Several people will be experiencing that stress-filed change in the next few days and weeks.
At the same time, many of us are deeply moved and in grief at the death of loved family members or friends.
St. Paul used the image of moving home as a description of what happens for Christians at death. 'We know that when this earthly tent we live in is taken down (that is, when we die and leave this earthly body), we will have a house in heaven, an eternal body made for us by God himself and not by human hands.' (2 Corinthians 5.1)
Jesus spoke to his disciples of our heavenly home, which he was going to prepare for us, by his own death and resurrection.
St. Paul goes on to makes it clear that moving to our new heavenly home is going to be much, much better than our present life of struggle and suffering. 'We grow weary in our present bodies, and we long to put on our heavenly bodies like new clothing. For we will put on heavenly bodies; we will not be spirits without bodies. While we live in these earthly bodies, we groan and sigh, but it’s not that we want to die and get rid of these bodies that clothe us. Rather, we want to put on our new bodies so that these dying bodies will be swallowed up by life. God himself has prepared us for this, and as a guarantee he has given us his Holy Spirit.' (2 Corinthians 5.2-5)

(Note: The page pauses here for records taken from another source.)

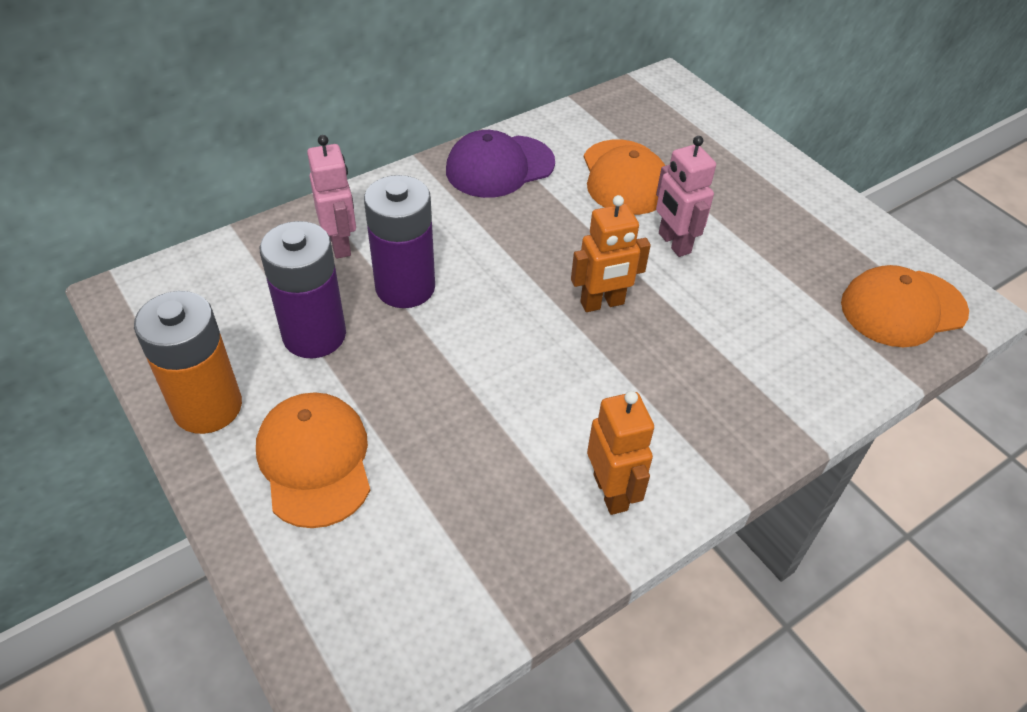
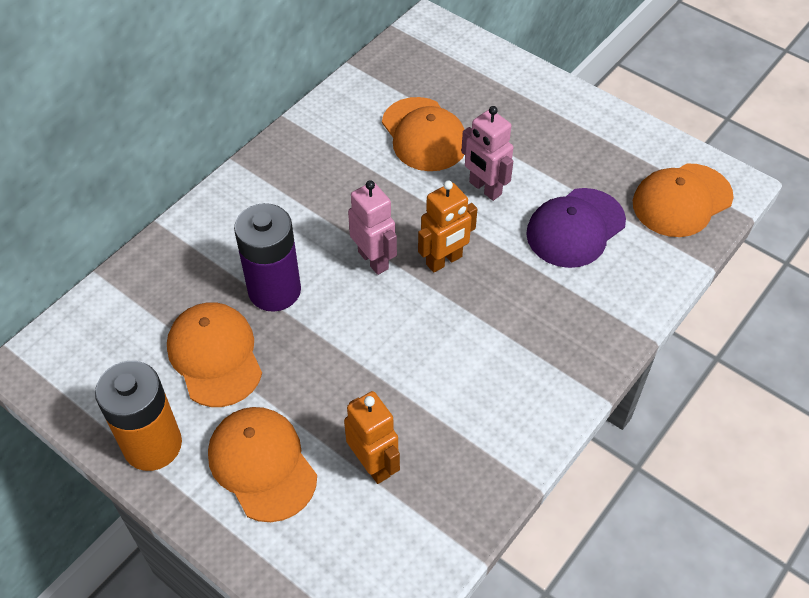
camera: 15 degrees left, 5 degrees up
(314, 335) = (215, 356): purple battery -> orange cap
(340, 244) = (201, 264): pink robot -> pink robot (373, 260)
(499, 167) = (312, 151): purple cap -> purple cap (575, 228)
(611, 492) = (504, 421): orange robot -> orange robot (373, 464)

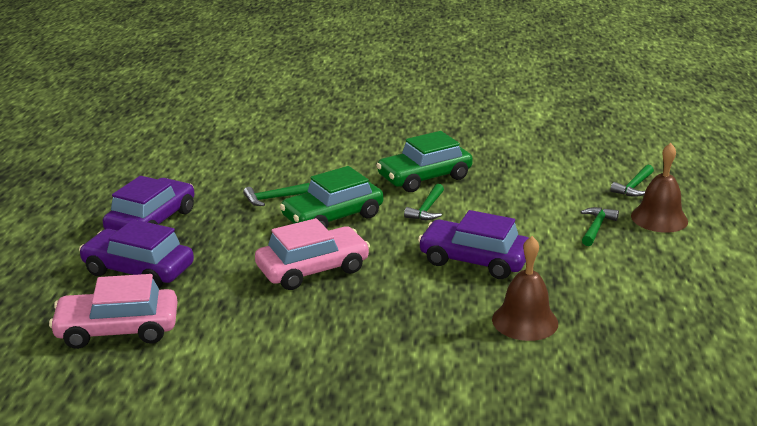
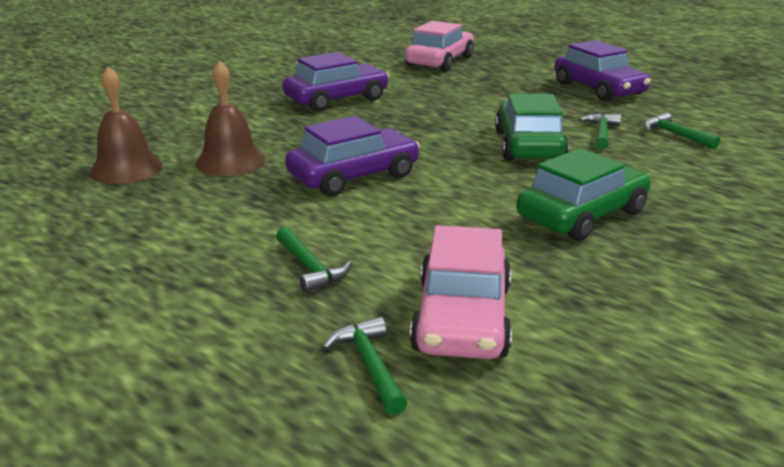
camera: 125 degrees right, 0 degrees up
(138, 270) = (515, 75): purple car -> purple car (336, 99)
(313, 269) = (438, 117): pink car -> pink car (462, 318)
(424, 177) = (582, 215): green car -> green car turned 45 degrees clockwise
(427, 209) = (492, 189): green hammer -> green hammer (676, 135)
(659, 218) = (257, 329): brown bell -> brown bell (126, 169)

These words of course challenge the widely held view that after death we are merely disembodied spirits, floating around somewhere. What we have to look forward to, after death, is a wonderfully re-bodied existence, in which everything works properly. In our present lives, nothing works quite as well as it should. But, in the new heaven and new earth to which we are travelling, in our journey of faith in Christ, we will enjoy the perfection for which we were originally created. That makes such a difference, as we all face our own death and the death fo those whom we love. This brings us solid hope of lasting pleasures, in place of blighted hopes and painful disappointments. As we fix our eyes on these certainties, we can support one another in the present. Let us do that.